Alla vigilia dell’inaugurazione dei XX Giochi del Mediterraneo, CGIL, CISL e UIL territoriali rilanciano la sfida per il futuro di Taranto: superare la monocultura siderurgica e valorizzare le vocazioni produttive, culturali e portuali del territorio
Taranto si prepara a diventare, dal 21 agosto, il cuore pulsante dei XX Giochi del Mediterraneo. Alla cerimonia inaugurale sono attesi il Presidente della Repubblica Sergio Mattarella, la Presidente del Consiglio Giorgia Meloni, capi di Stato e di Governo e numerose autorità istituzionali nazionali e regionali.

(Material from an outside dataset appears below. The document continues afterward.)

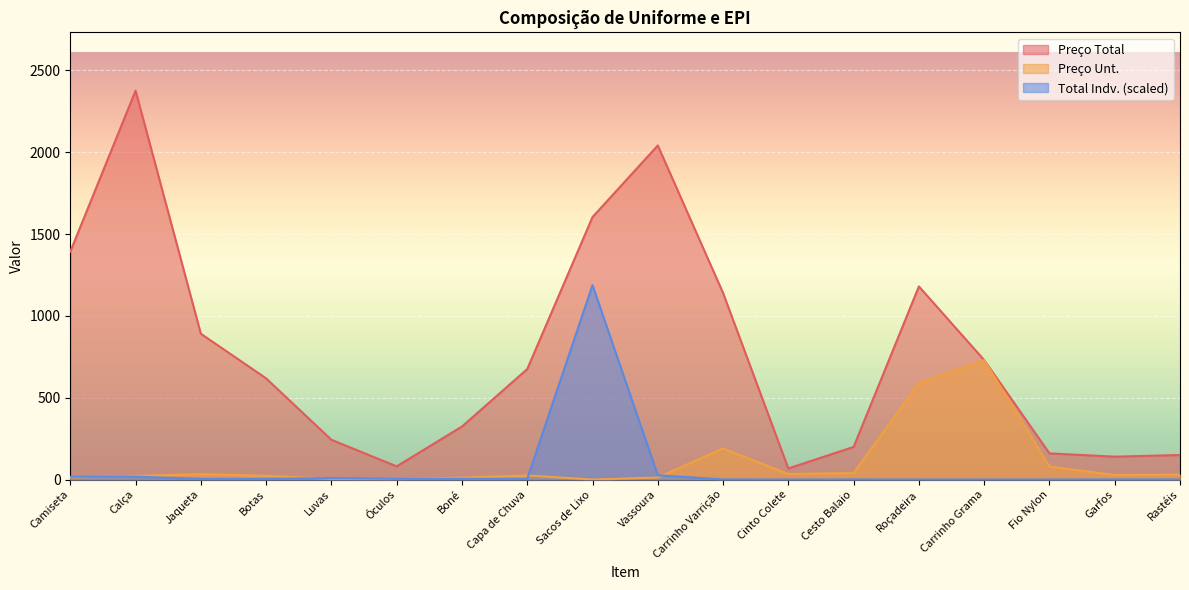

What are all the series names shown in the legend?

Preço Total, Preço Unt., Total Indv. (scaled)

Alla vigilia dell’appuntamento, CGIL, CISL e UIL territoriali rivolgono un “caloroso benvenuto” agli ospiti, alle delegazioni, agli atleti, al pubblico, ai volontari e alle maestranze impegnate nell’organizzazione. Ma guardano anche oltre la manifestazione sportiva, affidando ai Giochi un significato più ampio: quello di una vetrina internazionale per Taranto e, soprattutto, di un possibile punto di partenza per il rilancio del territorio.

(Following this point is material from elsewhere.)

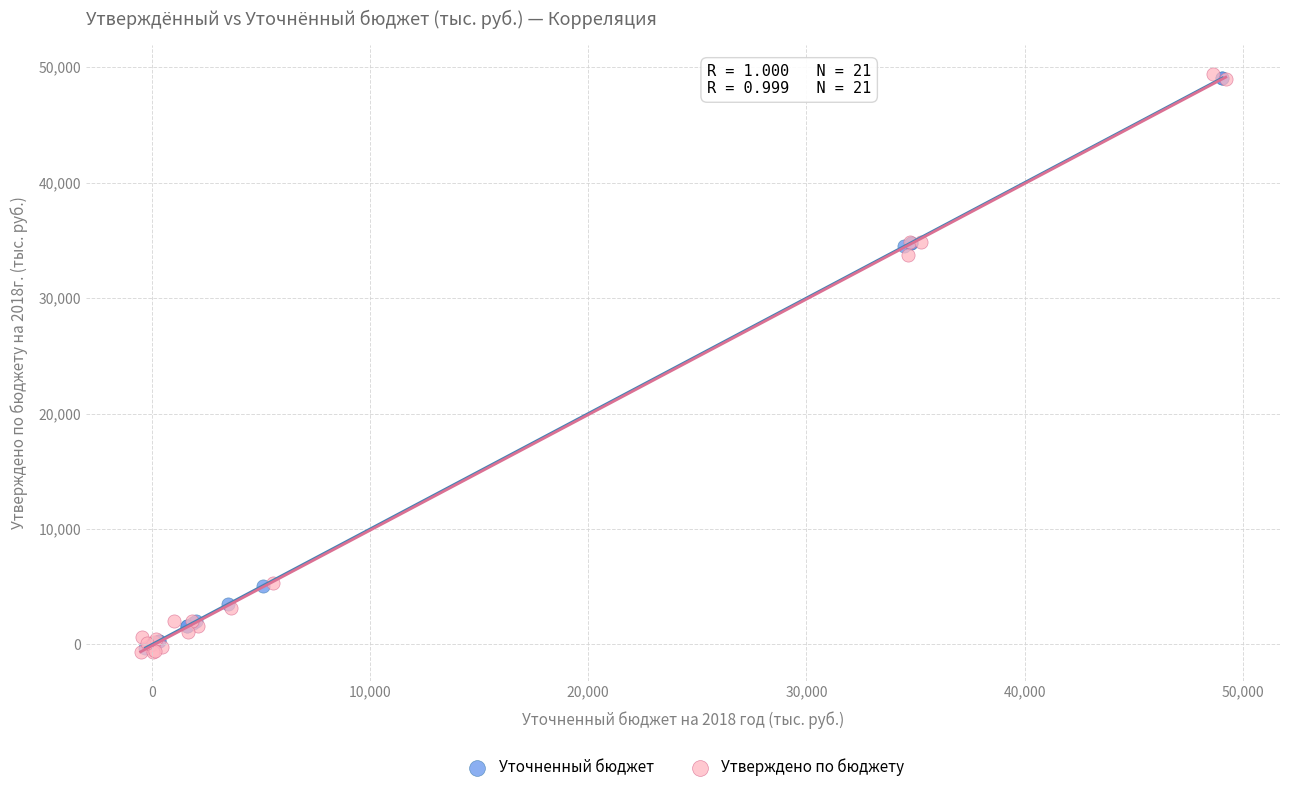

Which series has the largest Y range (max minus min)?

Утверждено по бюджету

“I valori dello sport (pace, fratellanza, inclusione, lealtà, solidarietà e rispetto delle diversità) assumono un significato particolare in una fase internazionale segnata da tensioni e conflitti. Sentimenti — sottolineano CGIL, CISL e UIL — di cui la comunità nazionale e internazionale sente fortemente il bisogno”.
La dimensione dell’evento è nei numeri: circa 4 mila atlete e atleti provenienti da 26 Comitati olimpici dell’area mediterranea si confronteranno in 33 discipline. La delegazione italiana conta 498 partecipanti, 259 uomini e 239 donne, mentre sono 25 gli atleti pugliesi. Le competizioni si svolgeranno in impianti distribuiti in oltre 20 comuni delle province di Taranto, Brindisi e Lecce.
Per Taranto si tratta di una ribalta internazionale che, secondo il sindacato, deve essere utilizzata per valorizzare un patrimonio che va ben oltre l’immagine della città industriale e siderurgica. La Città dei due mari, già capitale della Magna Grecia, può contare su storia, cultura, tradizioni e su una posizione strategica nel Mediterraneo. A queste caratteristiche si affianca un sistema di competenze e attività che comprende industria, agricoltura e agroindustria, turismo, portualità, aerospazio, blue economy, crocierismo, commercio, artigianato, tessile, moda, ricerca, cultura e arte. È su questa pluralità di vocazioni che CGIL, CISL e UIL chiedono di costruire il futuro del territorio, superando progressivamente la dipendenza dalla monocultura siderurgica.
“Taranto è infatti al centro di una fase di profonde trasformazioni: transizione ecologica, decarbonizzazione dei processi produttivi, innovazione tecnologica ed efficientamento dei settori industriali sono alcune delle sfide che attendono il territorio. – Si legge nella nota – Per il sindacato, però, la transizione deve procedere insieme alla valorizzazione delle altre potenzialità economiche e produttive dell’area ionica.” Da qui la “vertenzialità unitaria” di CGIL, CISL e UIL, che punta a coinvolgere istituzioni, rappresentanze parlamentari, Regione e categorie professionali in una nuova strategia di sviluppo.
Gli obiettivi indicati sono la diversificazione dell’economia, nuovi investimenti pubblici e privati in una logica di sistema e la tutela dei livelli occupazionali, sia diretti sia indiretti, compreso il sistema dell’indotto. Sul fronte del lavoro, le organizzazioni sindacali chiedono anche strumenti di sostegno straordinari nei passaggi più delicati della transizione e, soprattutto, nuova occupazione per offrire ai giovani una prospettiva concreta di vita e di lavoro sul territorio.
Un capitolo importante riguarda infine l’eredità infrastrutturale dei Giochi. Gli impianti e le opere realizzati per la manifestazione, osservano CGIL, CISL e UIL, potranno rappresentare una risorsa capace di attrarre in futuro altri grandi eventi. Per questo, il sindacato ritiene necessario aprire un confronto con le istituzioni sulla loro destinazione, affinché possano essere utilizzati non soltanto per finalità sportive ed economiche, ma anche per attività di carattere sociale.
La sfida, dunque, è fare in modo che i Giochi non si esauriscano con la cerimonia di chiusura. Per CGIL, CISL e UIL possono diventare “un’occasione di ripartenza” per Taranto e per l’intero territorio ionico: una spinta a riscoprire la propria identità e a trasformarla in una leva di sviluppo, con lo sguardo rivolto al Mediterraneo, all’Europa e al resto del mondo.